Meski gencatan senjata telah bertahan sejak Sabtu, Thailand menyebut Kamboja melanggar kesepakatan dengan penerbangan drone di perbatasan.
Thailand menyatakan menunda penyerahan 18 prajurit Kamboja yang ditawan di tengah konflik perbatasan yang masih mendidih antara kedua negara Asia Tenggara ini, akibat adanya dugaan pelanggaran terhadap perjanjian gencatan senjata yang diperbarui. Penundaan ini terjadi setelah gencatan senjata melewati tanda 72 jam yang seharusnya memicu pembebasan mereka.
Juru bicara Kementerian Luar Negeri Thailand, Nikorndej Balankura, menyatakan pada Selasa bahwa Bangkok mempertimbangkan ulang waktu penyerahan prajurit yang ditawan setelah adanya intrusi drone Kamboja ke wilayah udara Thailand pada Minggu malam.
“Pertimbangan tanggal dan waktu pembebasan bergantung pada kondisi keamanan,” ujarnya dalam konferensi pers, seraya menambahkan bahwa penyerahan tersebut dapat “terjadi dalam waktu dekat.”
Militer Thailand sebelumnya telah menuduh Kamboja melanggar syarat-syarat gencatan senjata terkait isu drone, dengan menyatakan pada Senin bahwa lebih dari 250 drone telah memasuki wilayahnya pada Minggu malam.
Ditanya tentang penundaan pembebasan prajurit tersebut, juru bicara pemerintah Kamboja Pen Bona mengatakan situasi sedang dipantau dan pemerintah belum memiliki reaksi, demikian dilaporkan kantor berita Reuters.
Penyerahan pasukan yang ditawan sebelumnya dalam baku tembak terbaru antara kedua negara, rencananya akan dilakukan jika gencatan senjata yang berlaku sejak Sabtu siang (05:00 GMT) dipatuhi selama 72 jam.
Gencatan senjata sejauh ini telah bertahan, menghentikan pertempuran selama 20 hari yang menewaskan lebih dari 100 orang dan mengusir lebih dari setengah juta orang di kedua belah pihak.

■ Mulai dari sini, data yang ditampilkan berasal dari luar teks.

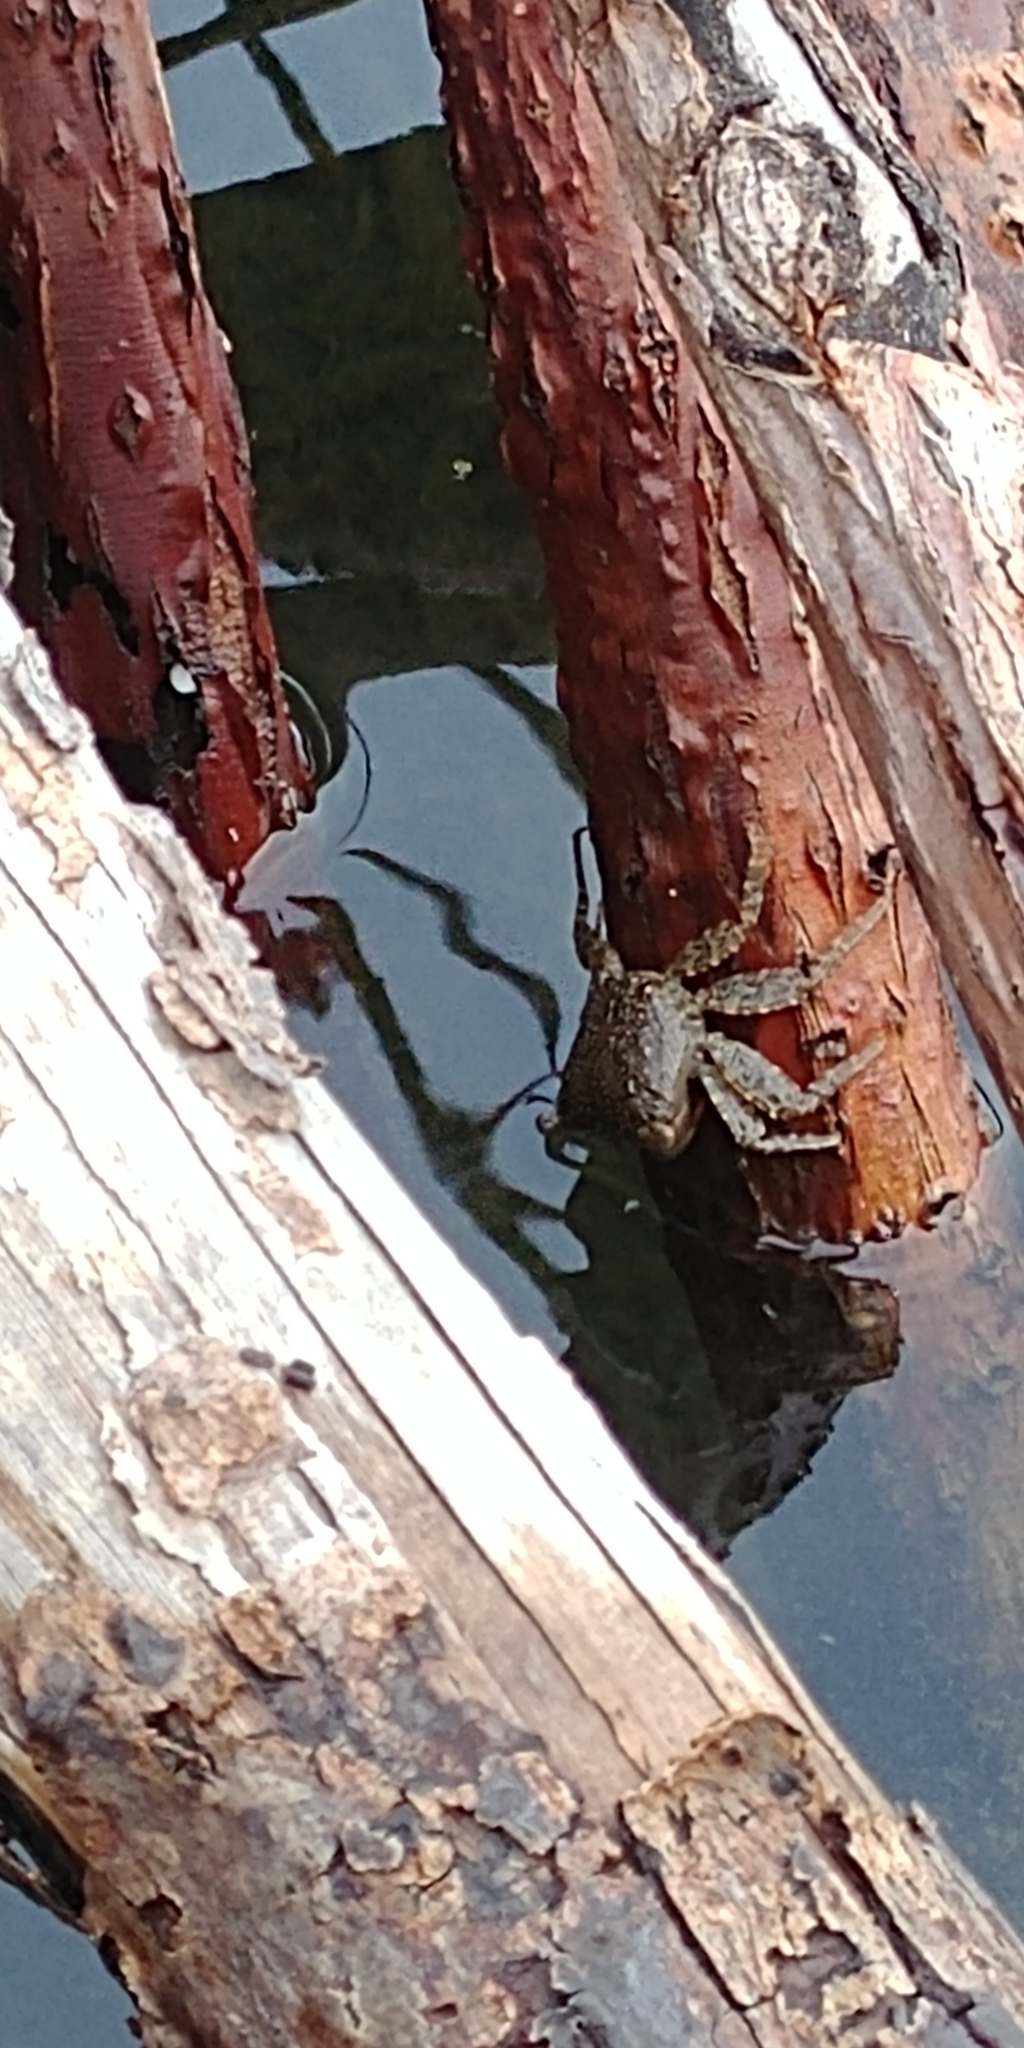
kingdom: Animalia
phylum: Arthropoda
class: Malacostraca
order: Decapoda
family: Sesarmidae
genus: Aratus
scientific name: Aratus pisonii
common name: Mangrove crab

Meski demikian, Kementerian Luar Negeri Thailand mengirimkan protes resmi ke Kamboja setelah seorang prajurit Thailand kehilangan anggota badan pada Senin akibat ledakan ranjau darat di area perbatasan.
Insiden ranjau darat termasuk salah satu pemicu meletusnya konflik terbaru ini, yang kembali menyala bulan lalu setelah lima hari pertempuran pada Juli yang dihentikan oleh gencatan senjata yang difasilitasi Amerika Serikat dan Malaysia.
Menteri Luar Negeri Thailand Sihasak Phuangketkeow sebelumnya pada Selasa mengatakan bahwa gencatan senjata ini rapuh dan memerlukan kedua belah pihak untuk menghindari pemicu ketegangan.
“Gencatan senjata baru saja disepakati, jadi masih ada kerapuhan,” kata Sihasak kepada wartawan. “Kita harus menghindari provokasi atau hal-hal yang dapat mengurangi kualitas gencatan senjata,” ujarnya.
Banyak warga masih mengungsi meski ada gencatan senjata
Melaporkan dari kota Poipet di Kamboja, dekat perbatasan dengan Thailand, Assed Baig dari Al Jazeera menyatakan bahwa ketenangan yang tidak nyaman telah menyelimuti wilayah tersebut di tengah gencatan senjata.
Ratusan orang berkumpul dalam terik panas, menantikan distribusi bantuan pokok di masa gencatan senjata ini.
Sementara sebagian warga Kamboja mulai kembali ke rumah mereka, yang lain mengatakan mereka masih terlalu takut atau tidak mampu untuk melakukannya.
“[Sebagian] mengatakan mereka akan tetap tinggal di kamp-kamp [pengungsi internal] karena mereka masih belum yakin bahwa gencatan senjata ini akan bertahan,” katanya.
“Mereka pernah menyaksikan gencatan senjata sebelumnya. Mereka juga pernah melihatnya kembali gagal.”
Yang lainnya, lanjutnya, tidak dapat pulang karena pasukan Thailand masih berada di dalam atau dekat desa mereka, sementara bagi sebagian lain, rumah mereka telah hancur dalam pertempuran.
Berdasarkan syarat-syarat perjanjian gencatan senjata Sabtu lalu, kedua belah pihak sepakat untuk menahan pasukan mereka di posisi saat ini.
“Meskipun ada ketenangan… tidak seorang pun di sini menyebut gencatan senjata ini stabil atau permanen,” kata Baig.